St Christopher's includes an arts team that provides art therapy, music therapy, drama therapy and community arts. The work of the arts team is reflected in two publications: End of Life Care: A Guide for Therapists, Artists and Arts Therapists and The Creative Arts in Palliative Care.[15] [16]
In 1963, three years after the death of Michniewicz, Saunders became familiar with the paintings of Marian Bohusz-Szyszko, a Polish émigré and professor with a degree in fine art. They met and became friends, and she became a patron of his art. A substantial amount of his work is hung at St Christopher's Hospice.
Bohusz-Szyszko had a long-estranged wife in Poland, whom he supported, and was a devout Roman Catholic. In 1980, five years after the death of his wife, he married Saunders. She was 61 and he was 79. Bohusz-Szyszko died in 1995, at the age of 94, spending his last days at St Christopher's Hospice.[17]
In 2002, Saunders co-founded a new charitable organisation, Cicely Saunders International, of which she was the founding trustee and president.[5] The charity's mission is to promote research to improve the care and treatment of all patients with progressive illness and to make high-quality palliative care available to everyone who needs it – hospice, hospital or home. The charity has co-created the world's first purpose built institute of palliative care – the Cicely Saunders Institute, and supported research to improve the management of symptoms such as breathlessness,[18] action to meet more closely patient and family choice in palliative care and better support for older people. Cicely Saunder's obituary in the Royal College of Physicians of London's Munk's Roll collection contains further information about her work with this organisation.[19]
Saunders was instrumental in the history of UK medical ethics. She was an advisor to Andrew Mephem whose report led the Rev. Edward Shotter to set up the London Medical Group (LMG), a forerunner of the Society for the Study of Medical Ethics, later the Institute of Medical Ethics. She gave one of the first LMG lectures on the subject of pain, developing the talk into "The Nature and Management of Terminal pain" by 1972.[20]
This went on to be one of the most often repeated and requested lectures of the LMG and other such Medical Groups that sprung up around Great Britain, where it was often given as their inaugural lecture.[20] Her talk on the care of the dying patient was printed by the LMG in its series 'Documentation in Medical Ethics, a forerunner of the Journal of Medical Ethics.[21]
She strongly opposed voluntary euthanasia. This was partly because of her Christian faith, but she also argued that it is never needed, because effective pain control is always possible. She did, however, accept that both sides in the euthanasia debate were against unnecessary pain and the loss of personal dignity.
Saunders introduced the idea of "total pain", which included physical, emotional, social, and spiritual distress.[22] [23] [24] [25] [26]
Saunders developed breast cancer but still continued to work.
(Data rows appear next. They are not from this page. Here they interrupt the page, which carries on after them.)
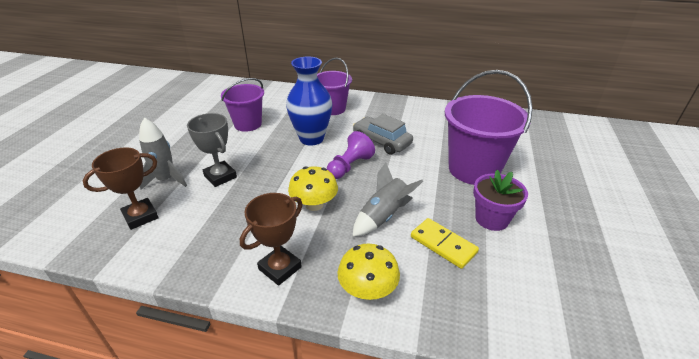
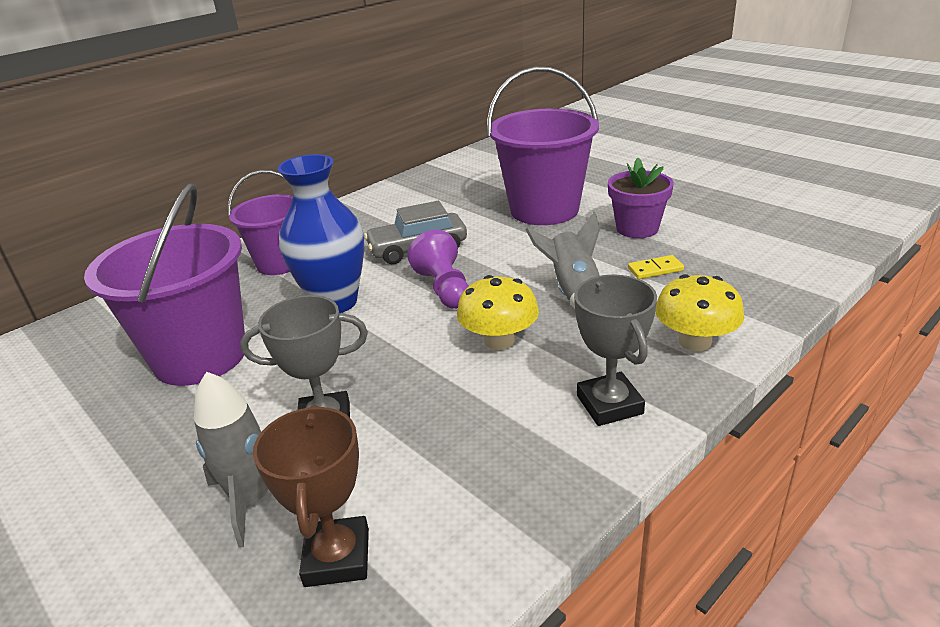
camera: 55 degrees left, 5 degrees down
purple bucket [221,78,264,132] -> purple bucket [84,183,245,386], size x1.58
brown trophy [240,193,303,286] -> grey trophy [574,275,657,426]
yellow domino [411,218,479,269] -> yellow domino [628,255,684,279], size x0.62

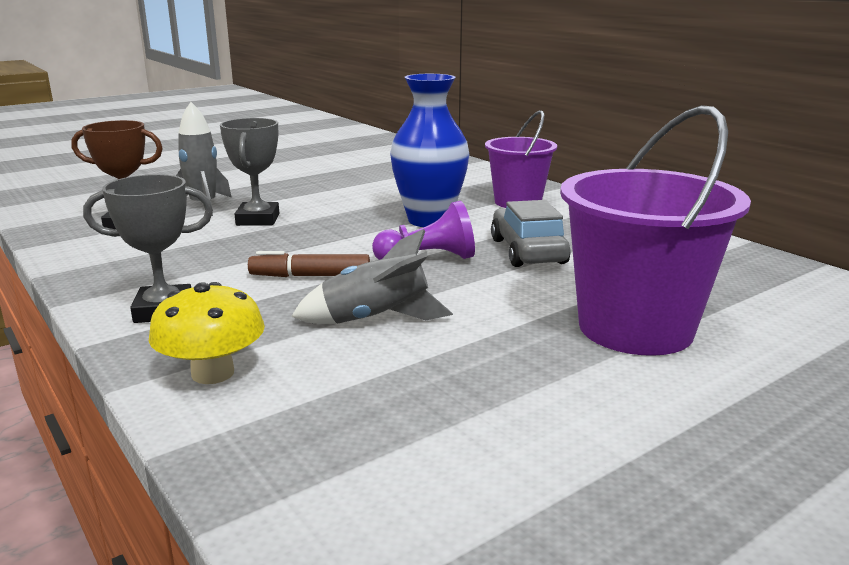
camera: 95 degrees right, 10 degrees down
purple bucket [84,183,245,386] -> none
yellow mushroom [457,275,539,350] -> brown marker [248,251,370,277]
purple flower pot [608,158,674,238] -> none
yellow domino [628,255,684,279] -> none

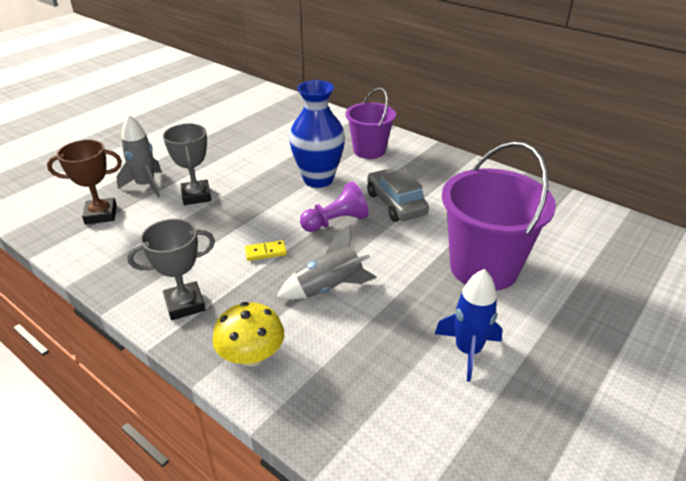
camera: 15 degrees left, 15 degrees up
brown marker [248,251,370,277] -> yellow domino [245,240,287,261]
none -> blue rocket [435,269,503,382]

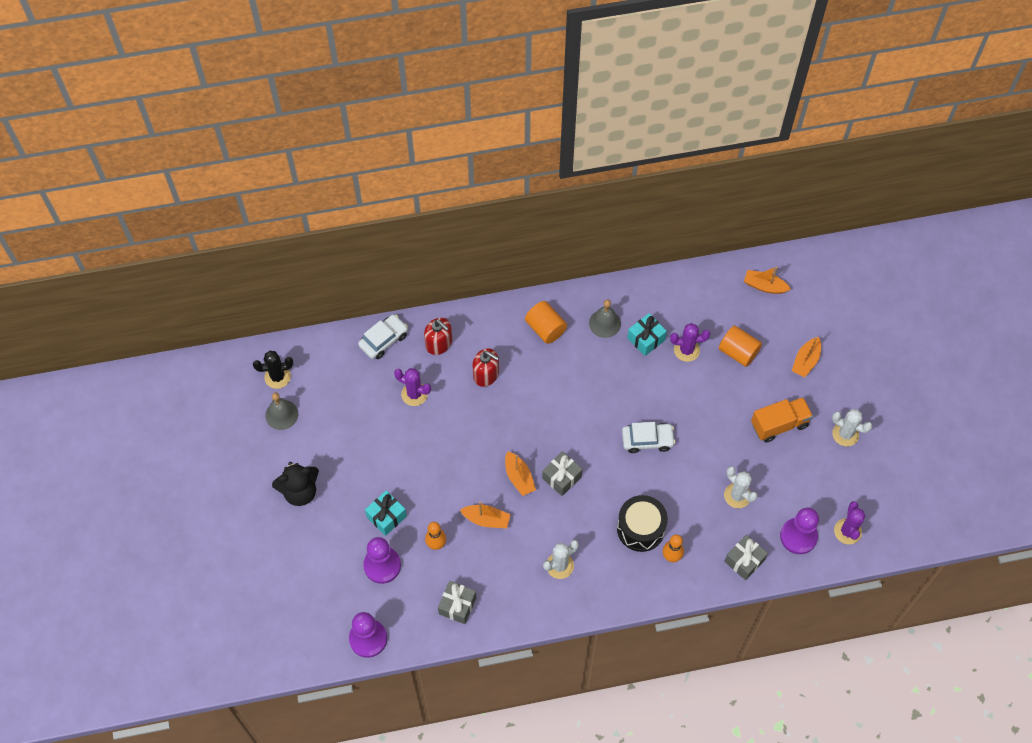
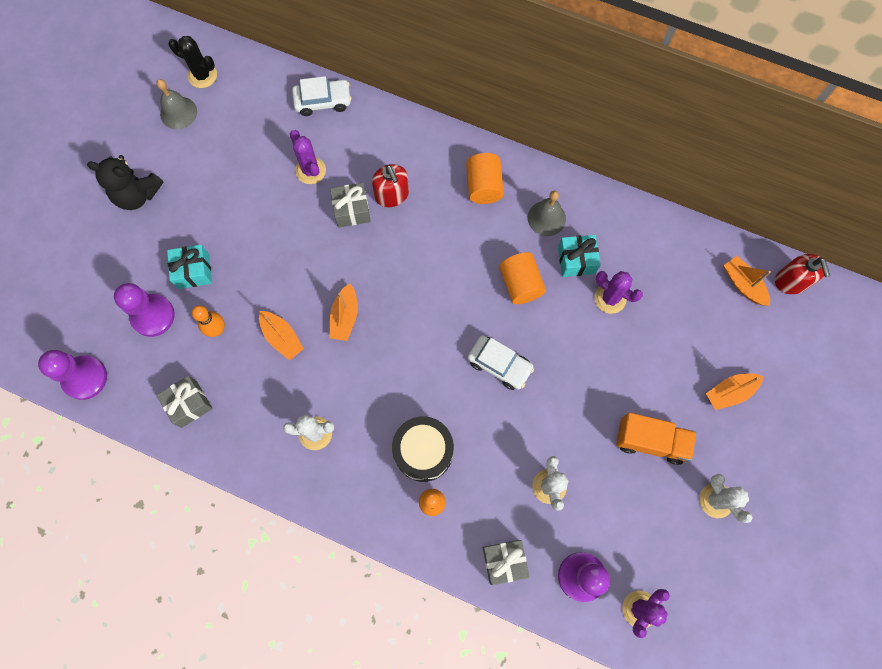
camera: 35 degrees right, 10 degrees up
red soap dispenser [424,318,452,355] -> red soap dispenser moved to [775,254,830,294]
grey gift [542,451,583,496] -> grey gift moved to [330,183,371,228]
orange cylinder [719,325,762,367] -> orange cylinder moved to [499,252,546,304]

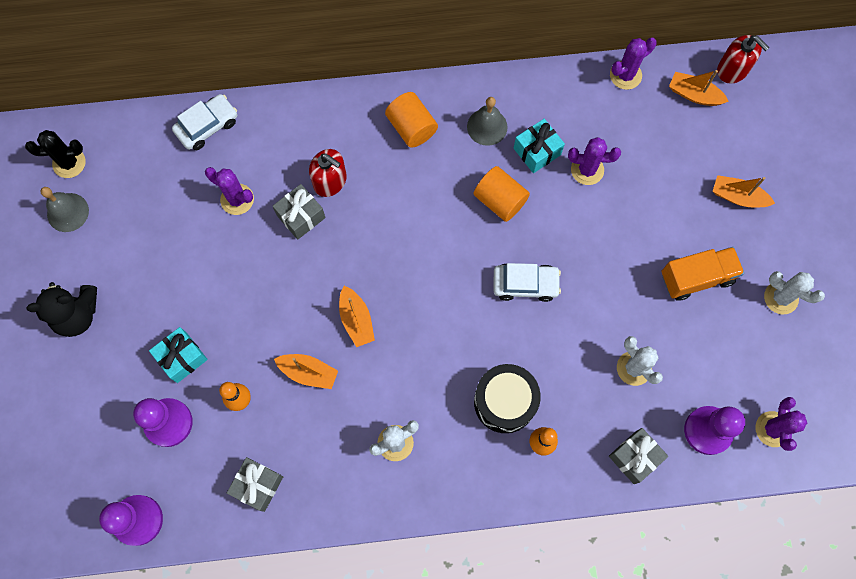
camera: 30 degrees left, 0 degrees up
orange boat [706,373,764,410] -> orange boat turned 75 degrees clockwise [712,175,775,208]
none -> purple cactus [610,38,657,90]

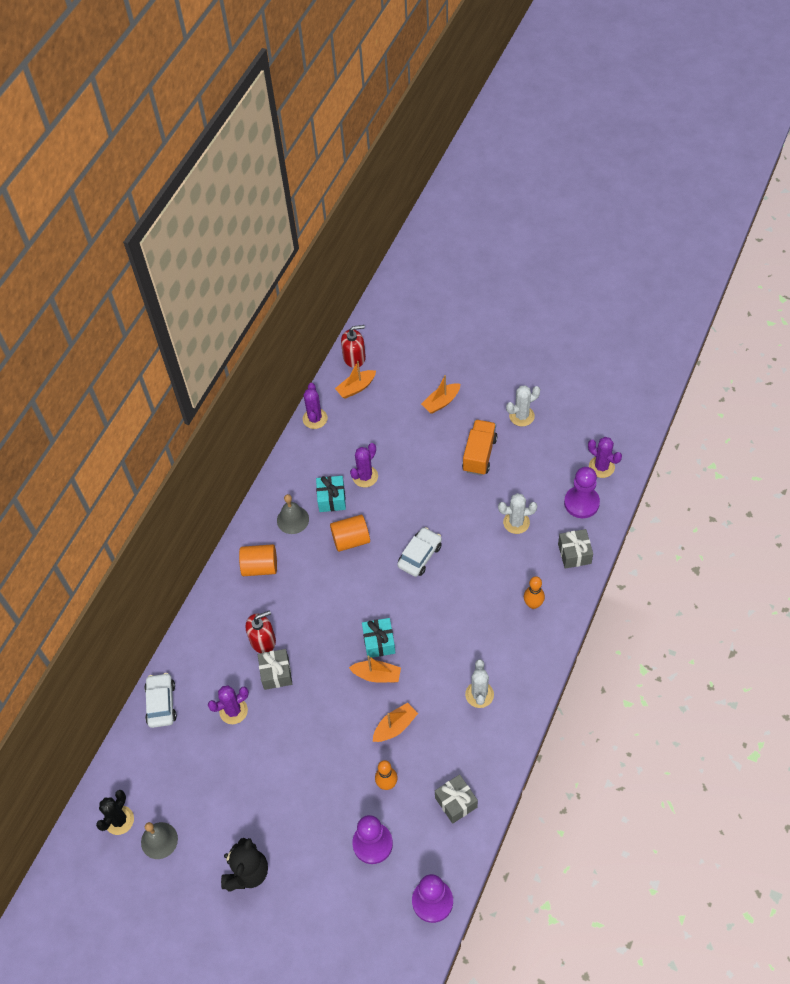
camera: 55 degrees left, 15 degrees down
turquoise gift [149,327,208,383] -> turquoise gift moved to [362,618,395,658]
black drum [474,364,541,433] -> none

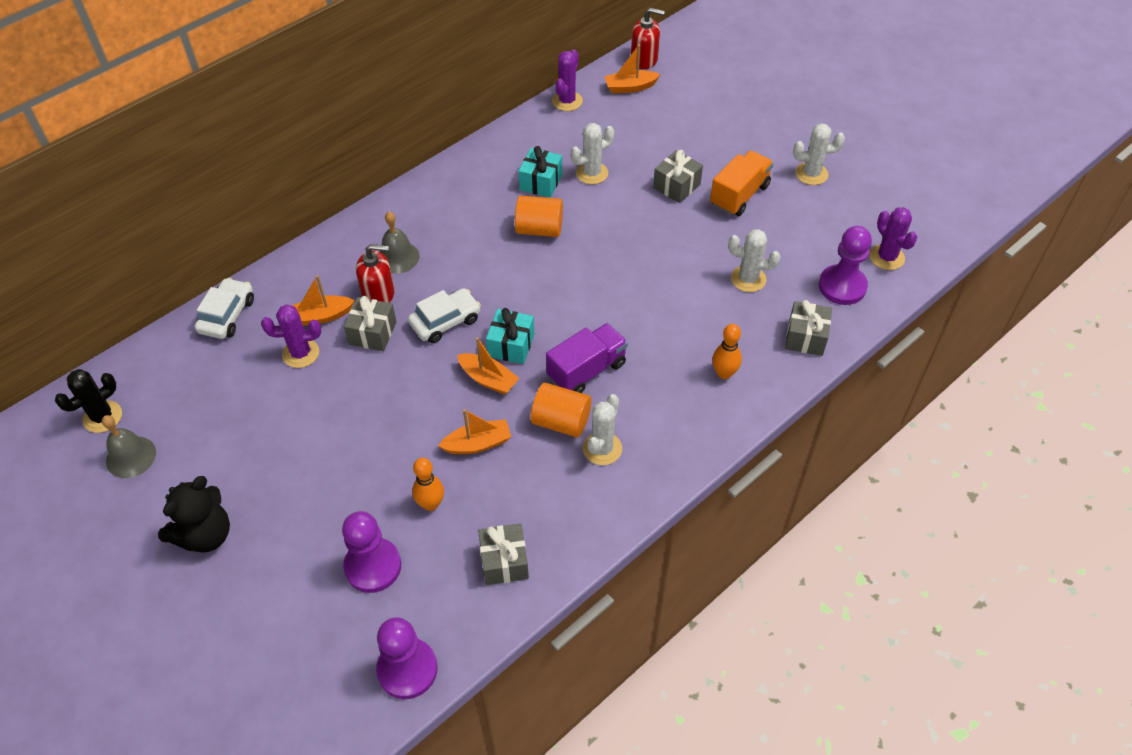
camera: 20 degrees right, 5 degrees down
orange cylinder [239,544,277,576] -> orange cylinder moved to [531,383,591,438]
grey bell [277,494,309,534] -> grey bell moved to [379,212,419,274]
purple cactus [350,443,378,487] -> white cactus [571,123,614,185]
white car [397,527,442,577] -> white car moved to [408,288,481,343]
orange boat [421,375,460,414] -> orange boat moved to [291,275,355,326]
none -> purple truck [546,323,628,393]
none -> grey gift [653,150,703,203]

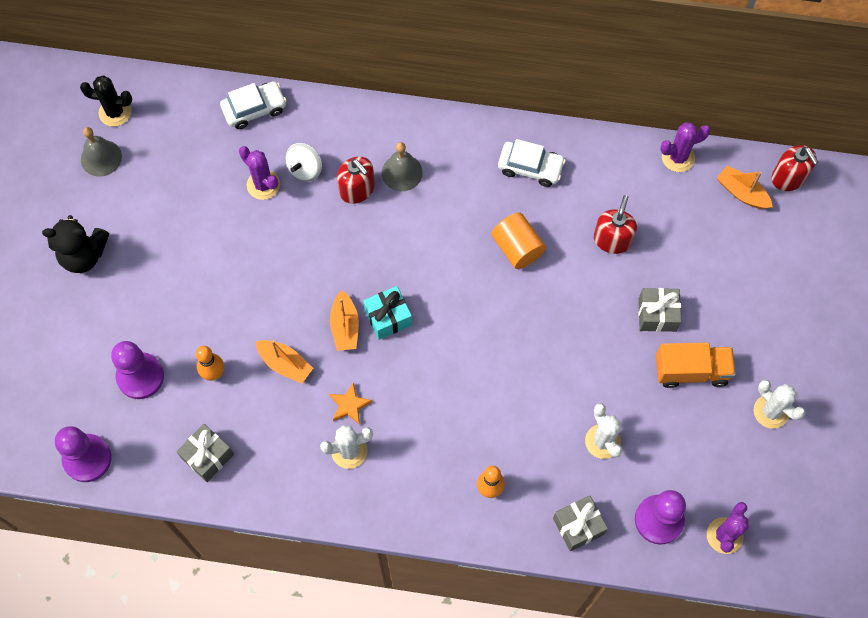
camera: 50 degrees right, 15 degrees up
orange boat [291,275,355,326] -> white spinning top [285,143,322,182]
grey gift [344,296,397,351] -> none
white car [408,288,481,343] -> white car moved to [498,139,566,187]
turquoise gift [518,146,562,198] -> none
orange cylinder [531,383,591,438] -> orange star [329,383,372,425]
purple truck [546,323,628,393] -> none
white cactus [571,123,614,185] -> red soap dispenser [594,195,637,254]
She died aged 87 in 2005 at St Christopher's Hospice.[27] To mark what would have been her 100th birthday, Google honoured her with a Google Doodle.[28]
She is the subject of a biography, Cicely Saunders: A Life and Legacy, published in 2018 to mark the 100th anniversary of her birth, and of the biographical novel Di cosa è fatta la speranza. Il romanzo di Cicely Saunders by Emmanuel Exitu, published in Italy by Bompiani editore.